_INSTRUCTIONS FOR THE TASK_
Could you retype the records word for word but without any pictures?

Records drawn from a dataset
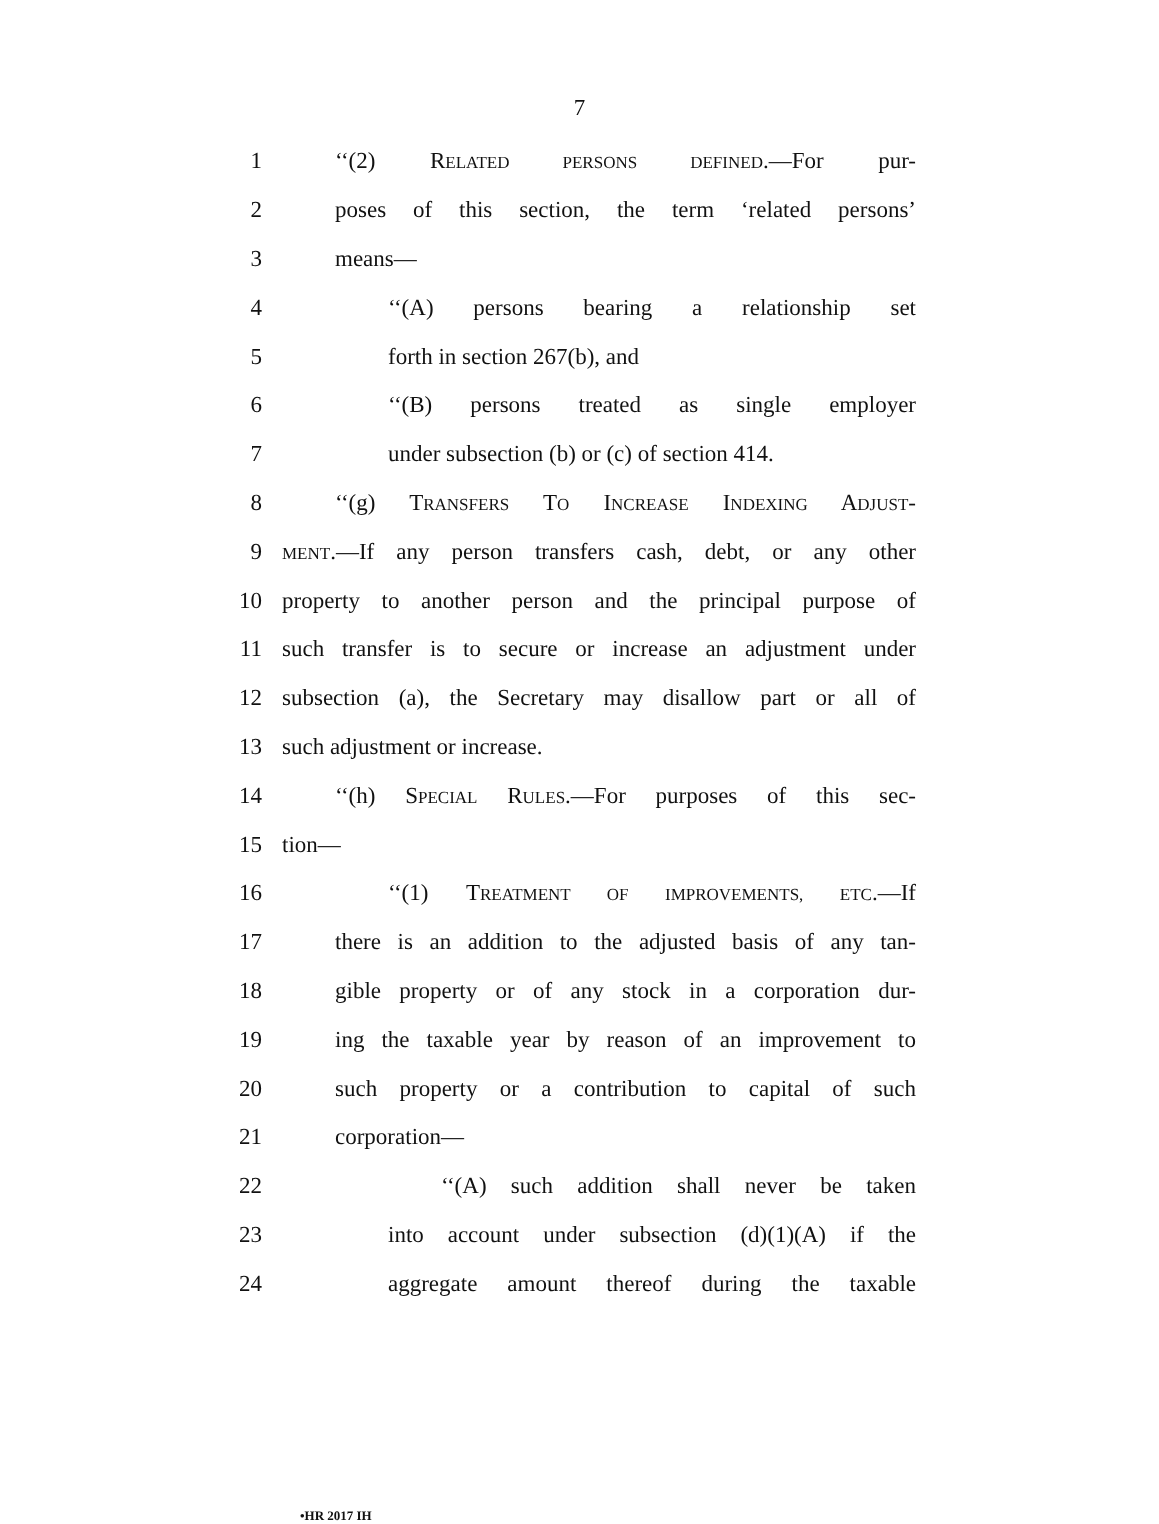7
1 ‘‘(2) RELATED PERSONS DEFINED.—For pur-
2 poses of this section, the term ‘related persons’
3 means—
4 ‘‘(A) persons bearing a relationship set
5 forth in section 267(b), and
6 ‘‘(B) persons treated as single employer
7 under subsection (b) or (c) of section 414.
8 ‘‘(g) TRANSFERS TO INCREASE INDEXING ADJUST-
9 MENT.—If any person transfers cash, debt, or any other
10 property to another person and the principal purpose of
11 such transfer is to secure or increase an adjustment under
12 subsection (a), the Secretary may disallow part or all of
13 such adjustment or increase.
14 ‘‘(h) SPECIAL RULES.—For purposes of this sec-
15 tion—
16 ‘‘(1) TREATMENT OF IMPROVEMENTS, ETC.—If
17 there is an addition to the adjusted basis of any tan-
18 gible property or of any stock in a corporation dur-
19 ing the taxable year by reason of an improvement to
20 such property or a contribution to capital of such
21 corporation—
22 ‘‘(A) such addition shall never be taken
23 into account under subsection (d)(1)(A) if the
24 aggregate amount thereof during the taxable
•HR 2017 IH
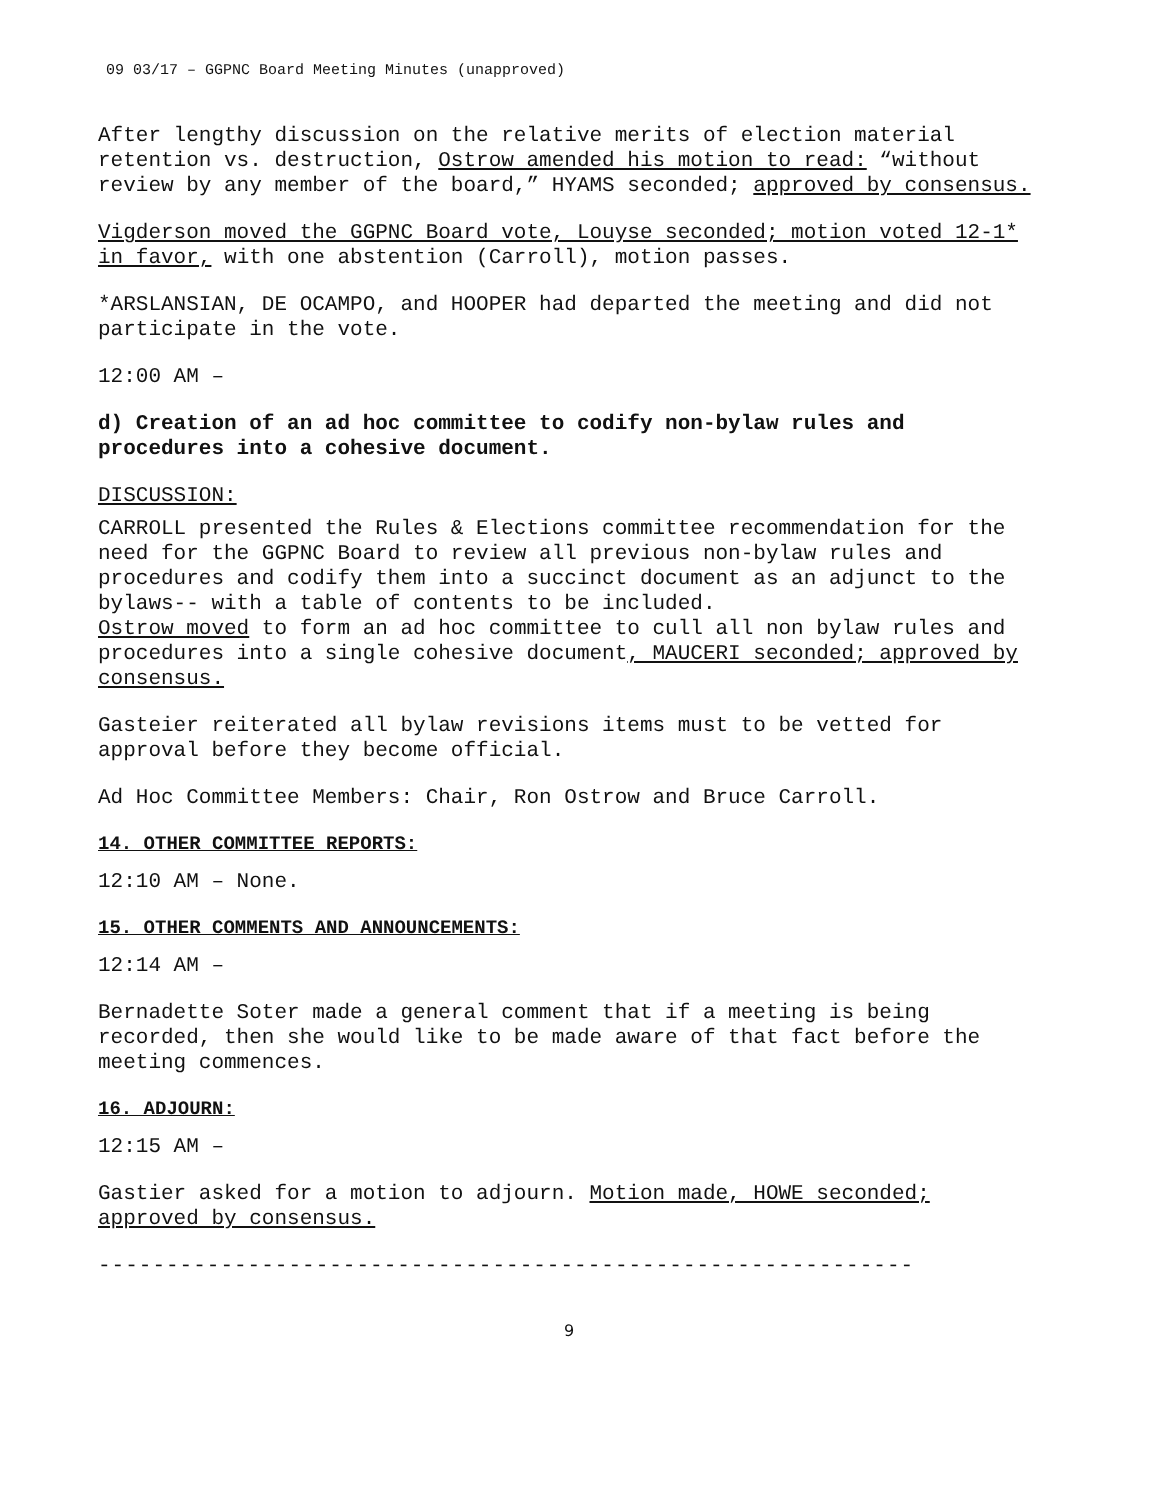09 03/17 – GGPNC Board Meeting Minutes (unapproved)
After lengthy discussion on the relative merits of election material retention vs. destruction, Ostrow amended his motion to read: “without review by any member of the board,” HYAMS seconded; approved by consensus.
Vigderson moved the GGPNC Board vote, Louyse seconded; motion voted 12-1* in favor, with one abstention (Carroll), motion passes.
*ARSLANSIAN, DE OCAMPO, and HOOPER had departed the meeting and did not participate in the vote.
12:00 AM –
d) Creation of an ad hoc committee to codify non-bylaw rules and procedures into a cohesive document.
DISCUSSION:
CARROLL presented the Rules & Elections committee recommendation for the need for the GGPNC Board to review all previous non-bylaw rules and procedures and codify them into a succinct document as an adjunct to the bylaws-- with a table of contents to be included.
Ostrow moved to form an ad hoc committee to cull all non bylaw rules and procedures into a single cohesive document, MAUCERI seconded; approved by consensus.
Gasteier reiterated all bylaw revisions items must to be vetted for approval before they become official.
Ad Hoc Committee Members: Chair, Ron Ostrow and Bruce Carroll.
14. OTHER COMMITTEE REPORTS:
12:10 AM – None.
15. OTHER COMMENTS AND ANNOUNCEMENTS:
12:14 AM –
Bernadette Soter made a general comment that if a meeting is being recorded, then she would like to be made aware of that fact before the meeting commences.
16. ADJOURN:
12:15 AM –
Gastier asked for a motion to adjourn. Motion made, HOWE seconded; approved by consensus.
------------------------------------------------------------
9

_WRITTEN REPLY_
7
1 ‘‘(2) RELATED PERSONS DEFINED.—For pur-
2 poses of this section, the term ‘related persons’
3 means—
4 ‘‘(A) persons bearing a relationship set
5 forth in section 267(b), and
6 ‘‘(B) persons treated as single employer
7 under subsection (b) or (c) of section 414.
8 ‘‘(g) TRANSFERS TO INCREASE INDEXING ADJUST-
9 MENT.—If any person transfers cash, debt, or any other
10 property to another person and the principal purpose of
11 such transfer is to secure or increase an adjustment under
12 subsection (a), the Secretary may disallow part or all of
13 such adjustment or increase.
14 ‘‘(h) SPECIAL RULES.—For purposes of this sec-
15 tion—
16 ‘‘(1) TREATMENT OF IMPROVEMENTS, ETC.—If
17 there is an addition to the adjusted basis of any tan-
18 gible property or of any stock in a corporation dur-
19 ing the taxable year by reason of an improvement to
20 such property or a contribution to capital of such
21 corporation—
22 ‘‘(A) such addition shall never be taken
23 into account under subsection (d)(1)(A) if the
24 aggregate amount thereof during the taxable
•HR 2017 IH
09 03/17 – GGPNC Board Meeting Minutes (unapproved)
After lengthy discussion on the relative merits of election material retention vs. destruction, Ostrow amended his motion to read: “without review by any member of the board,” HYAMS seconded; approved by consensus.
Vigderson moved the GGPNC Board vote, Louyse seconded; motion voted 12-1* in favor, with one abstention (Carroll), motion passes.
*ARSLANSIAN, DE OCAMPO, and HOOPER had departed the meeting and did not participate in the vote.
12:00 AM –
d) Creation of an ad hoc committee to codify non-bylaw rules and procedures into a cohesive document.
DISCUSSION:
CARROLL presented the Rules & Elections committee recommendation for the need for the GGPNC Board to review all previous non-bylaw rules and procedures and codify them into a succinct document as an adjunct to the bylaws-- with a table of contents to be included.
Ostrow moved to form an ad hoc committee to cull all non bylaw rules and procedures into a single cohesive document, MAUCERI seconded; approved by consensus.
Gasteier reiterated all bylaw revisions items must to be vetted for approval before they become official.
Ad Hoc Committee Members: Chair, Ron Ostrow and Bruce Carroll.
14. OTHER COMMITTEE REPORTS:
12:10 AM – None.
15. OTHER COMMENTS AND ANNOUNCEMENTS:
12:14 AM –
Bernadette Soter made a general comment that if a meeting is being recorded, then she would like to be made aware of that fact before the meeting commences.
16. ADJOURN:
12:15 AM –
Gastier asked for a motion to adjourn. Motion made, HOWE seconded; approved by consensus.
------------------------------------------------------------
9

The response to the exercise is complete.